Berlin (DRK) – Bei der Dreifachkatastrophe in Japan kamen 16.000 Menschen ums Leben, 400.000 wurden obdachlos. Viele fragten sich damals: Wie käme Deutschland mit einer Katastrophe solchen Ausmaßes zurecht? Das Deutsche Rote Kreuz (DRK) arbeitet im Bevölkerungsschutz an Konzepten zur Bewältigung solcher Extremsituationen mit. DRK-Fachleute meinen, dass Deutschland im internationalen Vergleich gut aufgestellt ist. Aber es gibt auch Lücken.

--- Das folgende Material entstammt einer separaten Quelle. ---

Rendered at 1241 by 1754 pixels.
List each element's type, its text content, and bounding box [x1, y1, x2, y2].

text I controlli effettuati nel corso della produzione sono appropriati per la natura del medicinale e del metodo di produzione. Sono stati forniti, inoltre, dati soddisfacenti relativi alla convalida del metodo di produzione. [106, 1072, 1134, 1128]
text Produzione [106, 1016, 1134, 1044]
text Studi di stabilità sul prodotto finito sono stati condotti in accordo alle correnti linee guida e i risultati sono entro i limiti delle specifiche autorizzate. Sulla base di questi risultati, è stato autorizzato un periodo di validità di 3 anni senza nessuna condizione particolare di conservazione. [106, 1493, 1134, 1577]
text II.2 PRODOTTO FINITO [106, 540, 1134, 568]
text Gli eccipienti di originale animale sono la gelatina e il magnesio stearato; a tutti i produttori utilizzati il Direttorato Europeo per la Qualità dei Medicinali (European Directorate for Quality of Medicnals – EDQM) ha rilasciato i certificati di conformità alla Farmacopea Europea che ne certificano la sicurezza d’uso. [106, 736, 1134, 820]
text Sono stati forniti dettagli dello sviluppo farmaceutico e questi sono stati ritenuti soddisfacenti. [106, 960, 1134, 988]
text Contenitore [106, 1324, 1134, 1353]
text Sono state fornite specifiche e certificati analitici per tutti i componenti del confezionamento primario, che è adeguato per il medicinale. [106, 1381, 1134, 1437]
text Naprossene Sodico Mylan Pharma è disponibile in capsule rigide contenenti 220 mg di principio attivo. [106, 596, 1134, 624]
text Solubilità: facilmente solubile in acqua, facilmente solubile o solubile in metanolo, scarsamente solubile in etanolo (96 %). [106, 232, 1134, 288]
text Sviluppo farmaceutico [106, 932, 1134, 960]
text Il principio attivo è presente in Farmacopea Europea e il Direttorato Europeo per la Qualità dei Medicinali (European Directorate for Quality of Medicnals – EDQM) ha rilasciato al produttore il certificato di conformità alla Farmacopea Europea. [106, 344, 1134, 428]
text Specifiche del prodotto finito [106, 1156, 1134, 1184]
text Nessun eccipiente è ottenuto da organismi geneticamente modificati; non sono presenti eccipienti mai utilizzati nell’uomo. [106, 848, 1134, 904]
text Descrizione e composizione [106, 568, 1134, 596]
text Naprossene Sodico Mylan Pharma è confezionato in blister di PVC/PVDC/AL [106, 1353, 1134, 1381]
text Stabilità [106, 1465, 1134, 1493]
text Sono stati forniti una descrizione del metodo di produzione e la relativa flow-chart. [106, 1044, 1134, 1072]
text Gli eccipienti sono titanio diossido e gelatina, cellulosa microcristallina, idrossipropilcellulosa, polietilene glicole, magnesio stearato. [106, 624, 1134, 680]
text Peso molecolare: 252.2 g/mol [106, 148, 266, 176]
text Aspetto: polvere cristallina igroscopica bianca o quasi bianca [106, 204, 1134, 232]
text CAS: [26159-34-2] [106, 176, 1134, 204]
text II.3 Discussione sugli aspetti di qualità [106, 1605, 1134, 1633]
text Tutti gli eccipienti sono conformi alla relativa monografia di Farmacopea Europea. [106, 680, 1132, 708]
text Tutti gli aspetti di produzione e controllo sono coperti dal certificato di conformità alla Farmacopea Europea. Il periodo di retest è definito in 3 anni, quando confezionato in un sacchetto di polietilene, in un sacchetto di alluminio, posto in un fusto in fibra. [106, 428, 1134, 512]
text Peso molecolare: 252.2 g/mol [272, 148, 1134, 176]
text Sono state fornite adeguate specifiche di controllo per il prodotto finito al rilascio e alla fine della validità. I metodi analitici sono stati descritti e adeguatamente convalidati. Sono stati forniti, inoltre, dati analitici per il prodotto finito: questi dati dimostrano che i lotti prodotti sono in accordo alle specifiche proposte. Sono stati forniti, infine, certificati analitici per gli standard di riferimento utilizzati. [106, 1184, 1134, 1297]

In Japan entstanden neben der Verletzten-Versorgung erhebliche Engpässe bei der Wiederherstellung des Gesundheitswesens. Die Betreuung und Pflege erkrankter und alter Menschen in Notunterkünften wurde zur zentralen Herausforderung für Behörden und das Rote Kreuz.

DRK-Bundesarzt Prof. Peter Sefrin sagt: „Bund und Länder haben zwar ihre Bemühungen im Katastrophenschutz unter dem Eindruck terroristischer Bedrohungen erheblich verstärkt, aber es fehlt beispielsweise an katastrophenmedizinisch erfahrenen Ärzten. Auch muss die Bevölkerung besser aufgeklärt werden. Denn in einem hochindustrialisierten Land rechnet niemand damit, dass man sich bei Stromausfall, ohne Benzin und womöglich ohne Dach über dem Kopf über Stunden und Tage selbst helfen muss, bevor die Lage überschaubar wird.“

Derzeit beschafft der Bund flächendeckend 61 Medizinische Task Forces (MTF), die auch für die Dekontamination Verletzter ausgerüstet sind. An der Aufstellung dieser Verbände ist das DRK mit etwa 3.000 ehrenamtlichen Helferinnen und Helfern beteiligt.